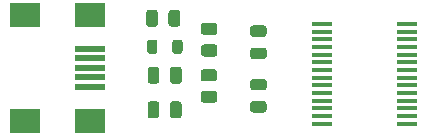
<source format=gtp>
%TF.GenerationSoftware,KiCad,Pcbnew,(5.1.8)-1*%
%TF.CreationDate,2021-01-30T22:15:32+07:00*%
%TF.ProjectId,TTL232,54544c32-3332-42e6-9b69-6361645f7063,rev?*%
%TF.SameCoordinates,Original*%
%TF.FileFunction,Paste,Top*%
%TF.FilePolarity,Positive*%
%FSLAX46Y46*%
G04 Gerber Fmt 4.6, Leading zero omitted, Abs format (unit mm)*
G04 Created by KiCad (PCBNEW (5.1.8)-1) date 2021-01-30 22:15:32*
%MOMM*%
%LPD*%
G01*
G04 APERTURE LIST*
%ADD10R,1.750000X0.450000*%
%ADD11R,2.499360X0.497840*%
%ADD12R,2.499360X1.998980*%
G04 APERTURE END LIST*
D10*
%TO.C,U1*%
X151340000Y-68106000D03*
X151340000Y-67456000D03*
X151340000Y-66806000D03*
X151340000Y-66156000D03*
X151340000Y-65506000D03*
X151340000Y-64856000D03*
X151340000Y-64206000D03*
X151340000Y-63556000D03*
X151340000Y-62906000D03*
X151340000Y-62256000D03*
X151340000Y-61606000D03*
X151340000Y-60956000D03*
X151340000Y-60306000D03*
X151340000Y-59656000D03*
X158540000Y-59656000D03*
X158540000Y-60306000D03*
X158540000Y-60956000D03*
X158540000Y-61606000D03*
X158540000Y-62256000D03*
X158540000Y-62906000D03*
X158540000Y-63556000D03*
X158540000Y-64206000D03*
X158540000Y-64856000D03*
X158540000Y-65506000D03*
X158540000Y-66156000D03*
X158540000Y-66806000D03*
X158540000Y-67456000D03*
X158540000Y-68106000D03*
%TD*%
%TO.C,R2*%
G36*
G01*
X142204001Y-60592000D02*
X141303999Y-60592000D01*
G75*
G02*
X141054000Y-60342001I0J249999D01*
G01*
X141054000Y-59816999D01*
G75*
G02*
X141303999Y-59567000I249999J0D01*
G01*
X142204001Y-59567000D01*
G75*
G02*
X142454000Y-59816999I0J-249999D01*
G01*
X142454000Y-60342001D01*
G75*
G02*
X142204001Y-60592000I-249999J0D01*
G01*
G37*
G36*
G01*
X142204001Y-62417000D02*
X141303999Y-62417000D01*
G75*
G02*
X141054000Y-62167001I0J249999D01*
G01*
X141054000Y-61641999D01*
G75*
G02*
X141303999Y-61392000I249999J0D01*
G01*
X142204001Y-61392000D01*
G75*
G02*
X142454000Y-61641999I0J-249999D01*
G01*
X142454000Y-62167001D01*
G75*
G02*
X142204001Y-62417000I-249999J0D01*
G01*
G37*
%TD*%
%TO.C,R1*%
G36*
G01*
X142182001Y-64520500D02*
X141281999Y-64520500D01*
G75*
G02*
X141032000Y-64270501I0J249999D01*
G01*
X141032000Y-63745499D01*
G75*
G02*
X141281999Y-63495500I249999J0D01*
G01*
X142182001Y-63495500D01*
G75*
G02*
X142432000Y-63745499I0J-249999D01*
G01*
X142432000Y-64270501D01*
G75*
G02*
X142182001Y-64520500I-249999J0D01*
G01*
G37*
G36*
G01*
X142182001Y-66345500D02*
X141281999Y-66345500D01*
G75*
G02*
X141032000Y-66095501I0J249999D01*
G01*
X141032000Y-65570499D01*
G75*
G02*
X141281999Y-65320500I249999J0D01*
G01*
X142182001Y-65320500D01*
G75*
G02*
X142432000Y-65570499I0J-249999D01*
G01*
X142432000Y-66095501D01*
G75*
G02*
X142182001Y-66345500I-249999J0D01*
G01*
G37*
%TD*%
D11*
%TO.C,J1*%
X131658360Y-63373000D03*
X131658360Y-62575440D03*
X131658360Y-64970660D03*
X131658360Y-64170560D03*
D12*
X126159260Y-67871340D03*
X126159260Y-58874660D03*
X131658360Y-67871340D03*
X131658360Y-58874660D03*
D11*
X131658360Y-61775340D03*
%TD*%
%TO.C,FB1*%
G36*
G01*
X138627500Y-61976250D02*
X138627500Y-61213750D01*
G75*
G02*
X138846250Y-60995000I218750J0D01*
G01*
X139283750Y-60995000D01*
G75*
G02*
X139502500Y-61213750I0J-218750D01*
G01*
X139502500Y-61976250D01*
G75*
G02*
X139283750Y-62195000I-218750J0D01*
G01*
X138846250Y-62195000D01*
G75*
G02*
X138627500Y-61976250I0J218750D01*
G01*
G37*
G36*
G01*
X136502500Y-61976250D02*
X136502500Y-61213750D01*
G75*
G02*
X136721250Y-60995000I218750J0D01*
G01*
X137158750Y-60995000D01*
G75*
G02*
X137377500Y-61213750I0J-218750D01*
G01*
X137377500Y-61976250D01*
G75*
G02*
X137158750Y-62195000I-218750J0D01*
G01*
X136721250Y-62195000D01*
G75*
G02*
X136502500Y-61976250I0J218750D01*
G01*
G37*
%TD*%
%TO.C,D2*%
G36*
G01*
X146379250Y-65287500D02*
X145466750Y-65287500D01*
G75*
G02*
X145223000Y-65043750I0J243750D01*
G01*
X145223000Y-64556250D01*
G75*
G02*
X145466750Y-64312500I243750J0D01*
G01*
X146379250Y-64312500D01*
G75*
G02*
X146623000Y-64556250I0J-243750D01*
G01*
X146623000Y-65043750D01*
G75*
G02*
X146379250Y-65287500I-243750J0D01*
G01*
G37*
G36*
G01*
X146379250Y-67162500D02*
X145466750Y-67162500D01*
G75*
G02*
X145223000Y-66918750I0J243750D01*
G01*
X145223000Y-66431250D01*
G75*
G02*
X145466750Y-66187500I243750J0D01*
G01*
X146379250Y-66187500D01*
G75*
G02*
X146623000Y-66431250I0J-243750D01*
G01*
X146623000Y-66918750D01*
G75*
G02*
X146379250Y-67162500I-243750J0D01*
G01*
G37*
%TD*%
%TO.C,D1*%
G36*
G01*
X146379250Y-60764000D02*
X145466750Y-60764000D01*
G75*
G02*
X145223000Y-60520250I0J243750D01*
G01*
X145223000Y-60032750D01*
G75*
G02*
X145466750Y-59789000I243750J0D01*
G01*
X146379250Y-59789000D01*
G75*
G02*
X146623000Y-60032750I0J-243750D01*
G01*
X146623000Y-60520250D01*
G75*
G02*
X146379250Y-60764000I-243750J0D01*
G01*
G37*
G36*
G01*
X146379250Y-62639000D02*
X145466750Y-62639000D01*
G75*
G02*
X145223000Y-62395250I0J243750D01*
G01*
X145223000Y-61907750D01*
G75*
G02*
X145466750Y-61664000I243750J0D01*
G01*
X146379250Y-61664000D01*
G75*
G02*
X146623000Y-61907750I0J-243750D01*
G01*
X146623000Y-62395250D01*
G75*
G02*
X146379250Y-62639000I-243750J0D01*
G01*
G37*
%TD*%
%TO.C,C3*%
G36*
G01*
X138311000Y-59657000D02*
X138311000Y-58707000D01*
G75*
G02*
X138561000Y-58457000I250000J0D01*
G01*
X139061000Y-58457000D01*
G75*
G02*
X139311000Y-58707000I0J-250000D01*
G01*
X139311000Y-59657000D01*
G75*
G02*
X139061000Y-59907000I-250000J0D01*
G01*
X138561000Y-59907000D01*
G75*
G02*
X138311000Y-59657000I0J250000D01*
G01*
G37*
G36*
G01*
X136411000Y-59657000D02*
X136411000Y-58707000D01*
G75*
G02*
X136661000Y-58457000I250000J0D01*
G01*
X137161000Y-58457000D01*
G75*
G02*
X137411000Y-58707000I0J-250000D01*
G01*
X137411000Y-59657000D01*
G75*
G02*
X137161000Y-59907000I-250000J0D01*
G01*
X136661000Y-59907000D01*
G75*
G02*
X136411000Y-59657000I0J250000D01*
G01*
G37*
%TD*%
%TO.C,C2*%
G36*
G01*
X138438000Y-64483000D02*
X138438000Y-63533000D01*
G75*
G02*
X138688000Y-63283000I250000J0D01*
G01*
X139188000Y-63283000D01*
G75*
G02*
X139438000Y-63533000I0J-250000D01*
G01*
X139438000Y-64483000D01*
G75*
G02*
X139188000Y-64733000I-250000J0D01*
G01*
X138688000Y-64733000D01*
G75*
G02*
X138438000Y-64483000I0J250000D01*
G01*
G37*
G36*
G01*
X136538000Y-64483000D02*
X136538000Y-63533000D01*
G75*
G02*
X136788000Y-63283000I250000J0D01*
G01*
X137288000Y-63283000D01*
G75*
G02*
X137538000Y-63533000I0J-250000D01*
G01*
X137538000Y-64483000D01*
G75*
G02*
X137288000Y-64733000I-250000J0D01*
G01*
X136788000Y-64733000D01*
G75*
G02*
X136538000Y-64483000I0J250000D01*
G01*
G37*
%TD*%
%TO.C,C1*%
G36*
G01*
X138438000Y-67404000D02*
X138438000Y-66454000D01*
G75*
G02*
X138688000Y-66204000I250000J0D01*
G01*
X139188000Y-66204000D01*
G75*
G02*
X139438000Y-66454000I0J-250000D01*
G01*
X139438000Y-67404000D01*
G75*
G02*
X139188000Y-67654000I-250000J0D01*
G01*
X138688000Y-67654000D01*
G75*
G02*
X138438000Y-67404000I0J250000D01*
G01*
G37*
G36*
G01*
X136538000Y-67404000D02*
X136538000Y-66454000D01*
G75*
G02*
X136788000Y-66204000I250000J0D01*
G01*
X137288000Y-66204000D01*
G75*
G02*
X137538000Y-66454000I0J-250000D01*
G01*
X137538000Y-67404000D01*
G75*
G02*
X137288000Y-67654000I-250000J0D01*
G01*
X136788000Y-67654000D01*
G75*
G02*
X136538000Y-67404000I0J250000D01*
G01*
G37*
%TD*%
M02*

</source>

Work instructions:
Show every line of the entries above where the word "format" occurs.

Your response:
<source format=gtp>
G04 Gerber Fmt 4.6, Leading zero omitted, Abs format (unit mm)*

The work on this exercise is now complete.